AT&T Eats a $15.5 Billion Impairment Charge As DirecTV Debacle Continues

An anonymous reader writes: AT&T lost 617,000 customers from DirecTV and its other TV businesses in the final quarter of 2020, capping a year in which it lost nearly 3 million customers in the category, AT&T reported today. AT&T today also informed the Securities and Exchange Commission that it has taken "noncash impairment charges of $15.5 billion" related to its ongoing DirecTV debacle. AT&T said the $15.5 billion charges reflect "changes in our management strategy and our evaluation of the domestic video business... including our decision to operate our video business separately from our broadband and legacy telephony operations." This operational decision "required us to identify a separate Video reporting unit and to assess both the recoverability of its long-lived assets and any assigned goodwill for impairment," AT&T said.
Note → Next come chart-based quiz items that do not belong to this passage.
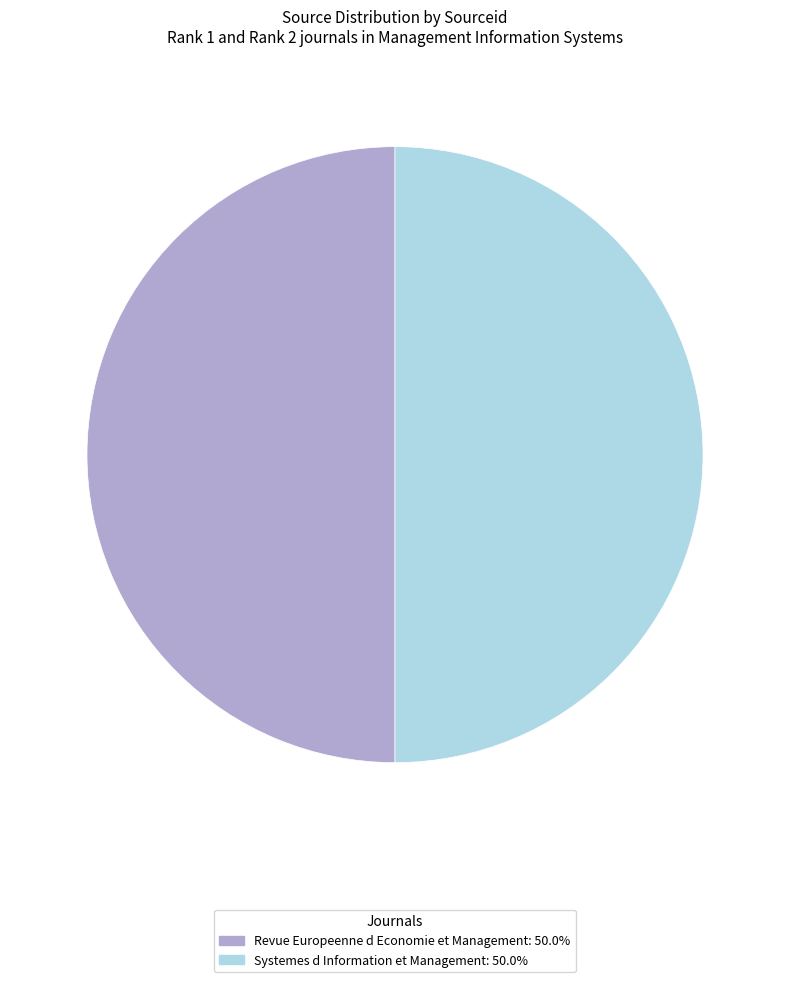

Approximately how many times larger is the value at Systemes d Information et Management compared to Revue Europeenne d Economie et Management?

1.0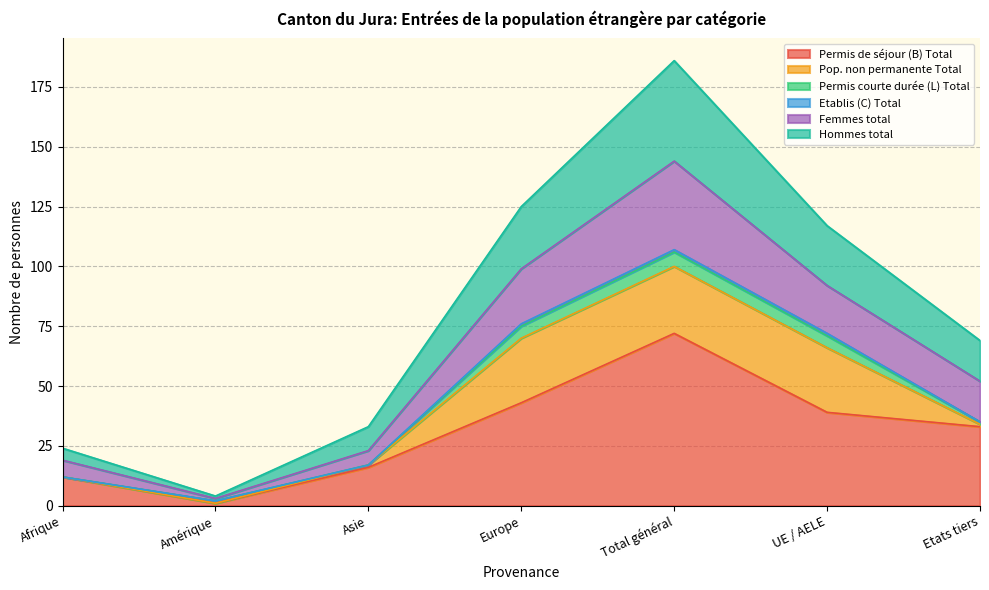

List the labels in order of Permis de séjour (B) Total value, largest first.

Total général, Europe, UE / AELE, Etats tiers, Asie, Afrique, Amérique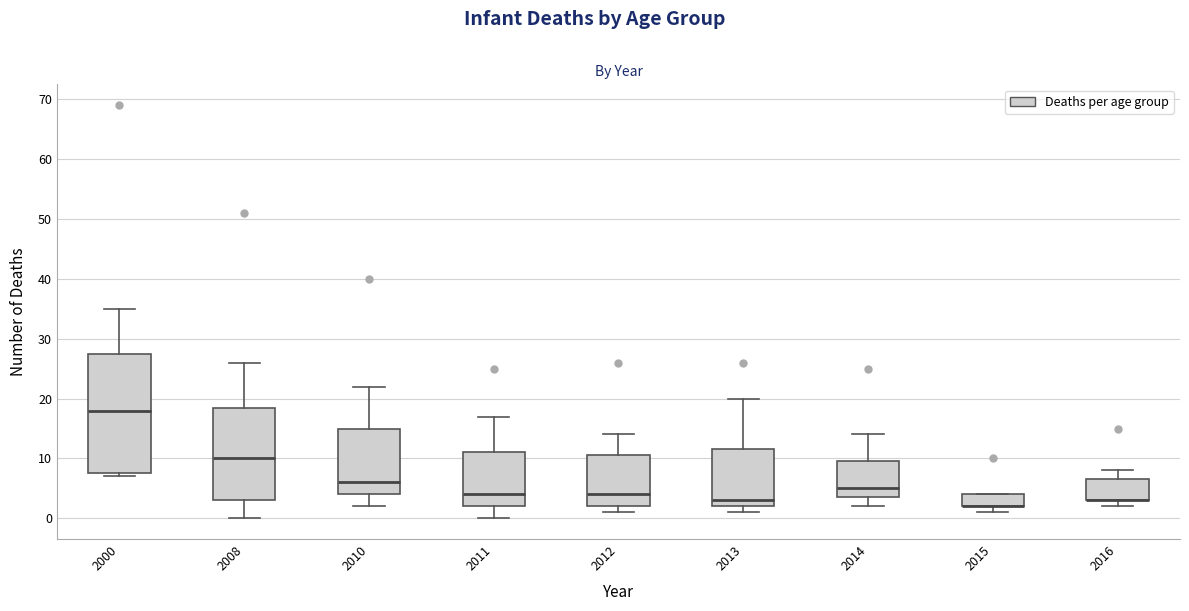

Reading left to right, transcribe this box plot: for each box, give where its median line is, the range the box spans, and where its two whiskers end, as read against the y-axis. The values are not printed on the chart, so give them approximately, as read against the axis.

2000: median 18, box 8 to 28, whiskers 7 to 35
2008: median 10, box 3 to 19, whiskers 0 to 26
2010: median 6, box 4 to 15, whiskers 2 to 22
2011: median 4, box 2 to 11, whiskers 0 to 17
2012: median 4, box 2 to 11, whiskers 1 to 14
2013: median 3, box 2 to 12, whiskers 1 to 20
2014: median 5, box 4 to 10, whiskers 2 to 14
2015: median 2 (drawn on the box's lower edge), box 2 to 4, whiskers 1 to 4
2016: median 3 (drawn on the box's lower edge), box 3 to 7, whiskers 2 to 8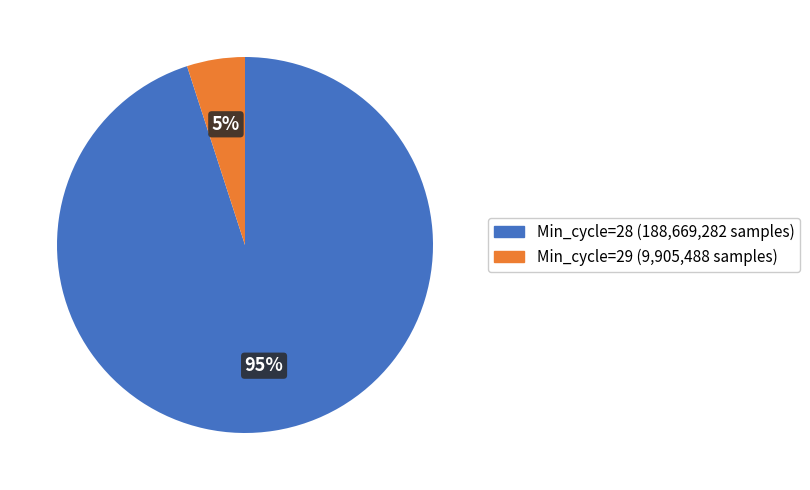

Which has a higher value, Min_cycle=29 (9,905,488 samples) or Min_cycle=28 (188,669,282 samples)?

Min_cycle=28 (188,669,282 samples)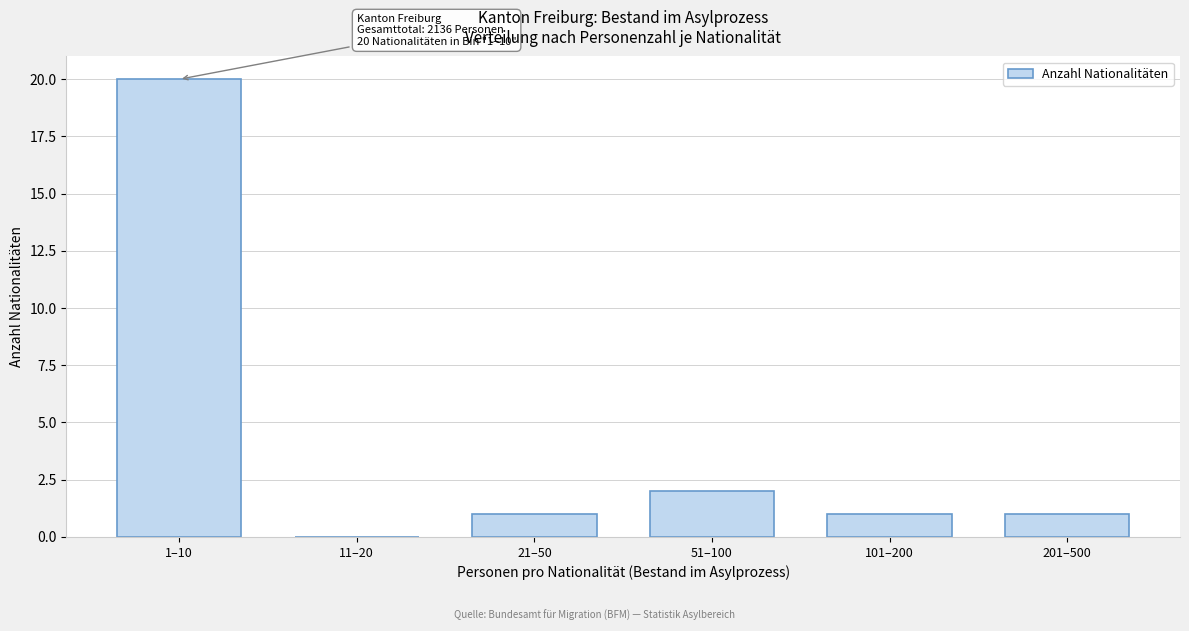

Reading right to left, list all the values displayed in this chart.

201–500=1	101–200=1	51–100=2	21–50=1	11–20=0	1–10=20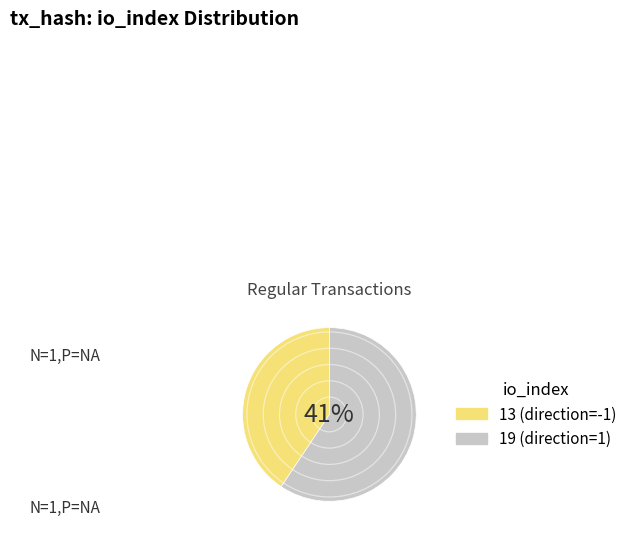

How many slices are in this pie chart?

2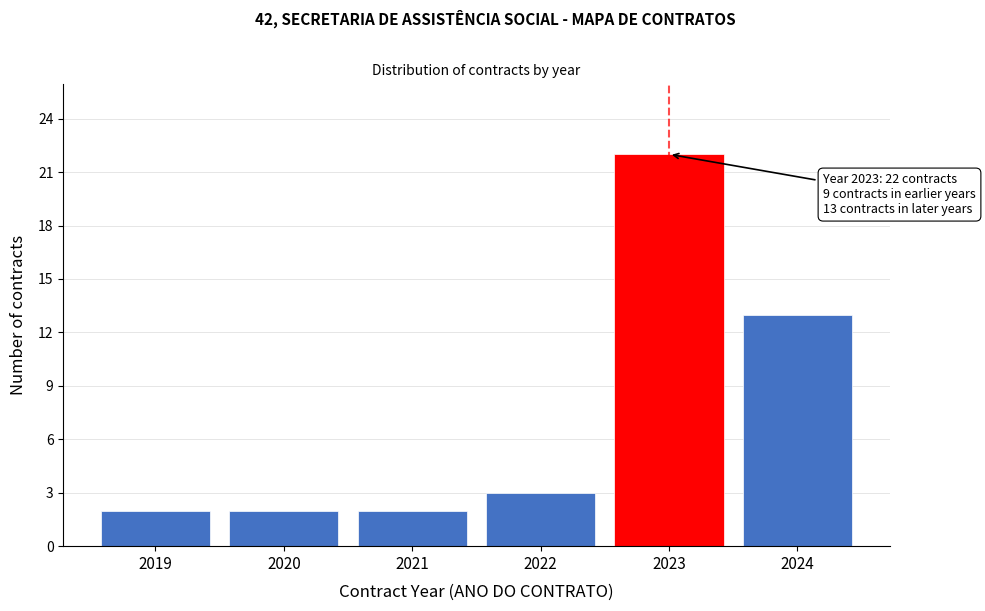

Reading right to left, extract all data points from this chart.

13	22	3	2	2	2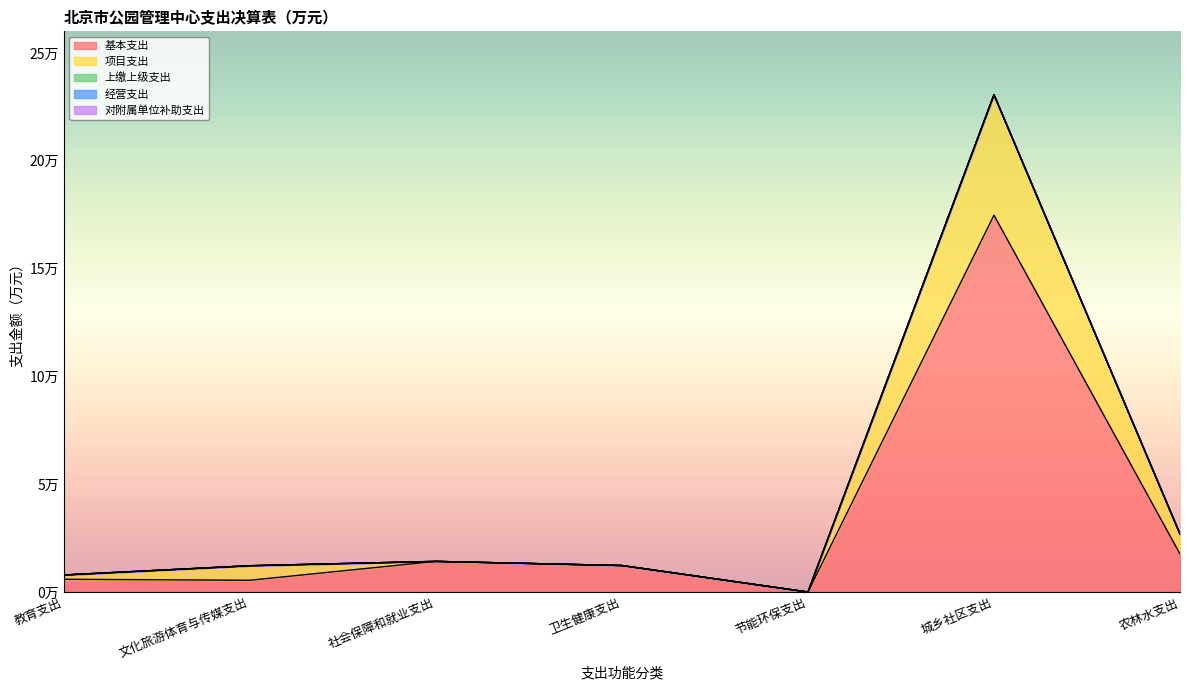

Is the value of 项目支出 at 节能环保支出 greater than the value of 对附属单位补助支出 at 农林水支出?

Yes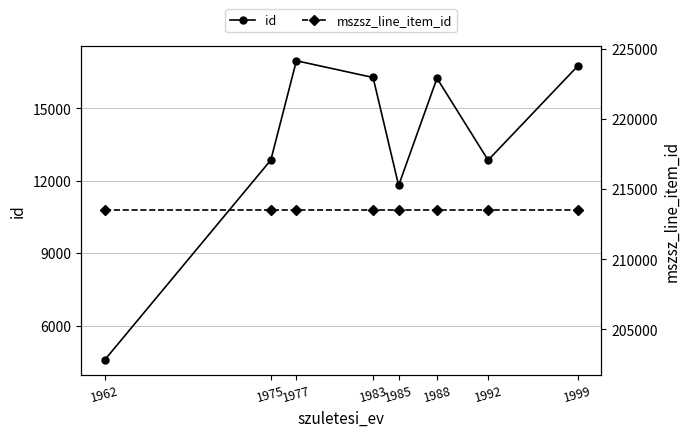

At which category is the sum across all series the highest?

1977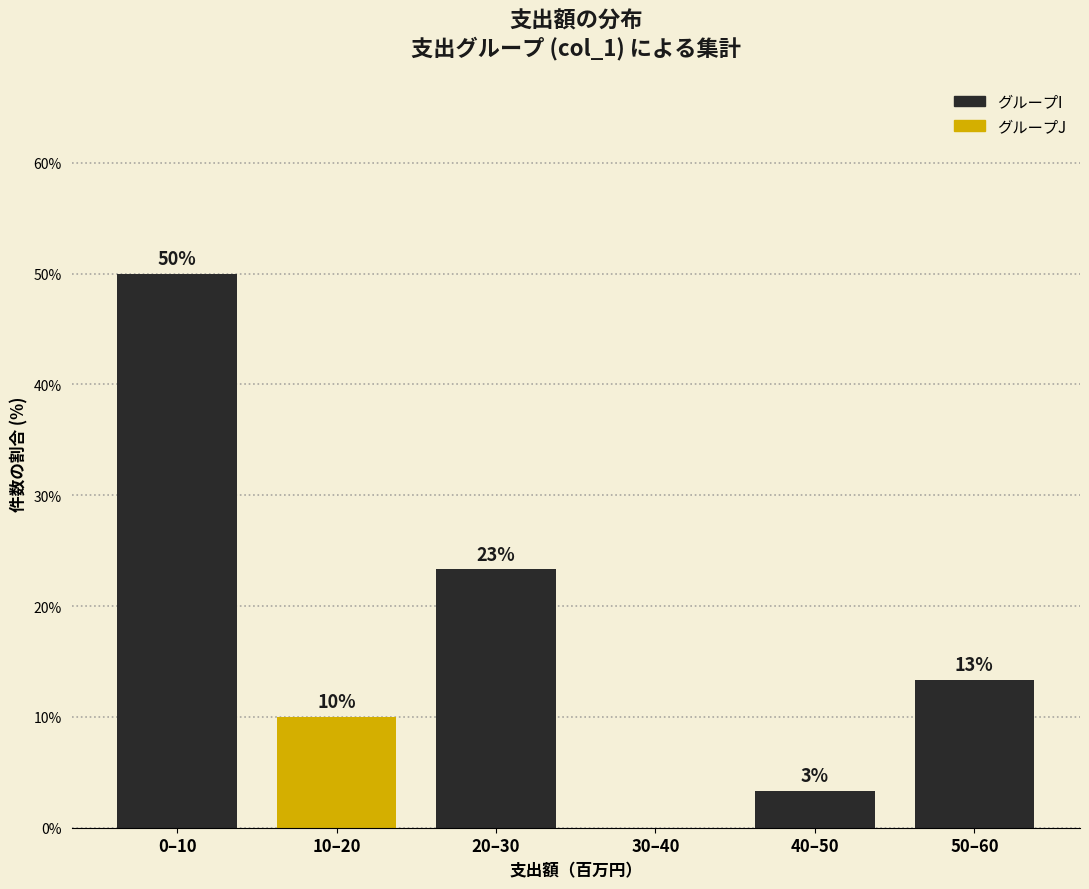

Are the bars horizontal?

No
AT&T said it also logged "charges of approximately $780 million from the impairment of production and other content inventory at WarnerMedia, with $520 million resulting from the continued shutdown of theaters during the pandemic and the hybrid distribution model for our 2021 film slate." The charges were added to AT&T's Q4 expenses. As a result, AT&T reported a $13.9 billion net loss in the quarter, compared to a net profit of $2.4 billion a year ago. Q4 revenue was $45.7 billion, down from $46.8 billion year over year. The Q4 net loss swung AT&T to a full-year net loss of $5.4 billion.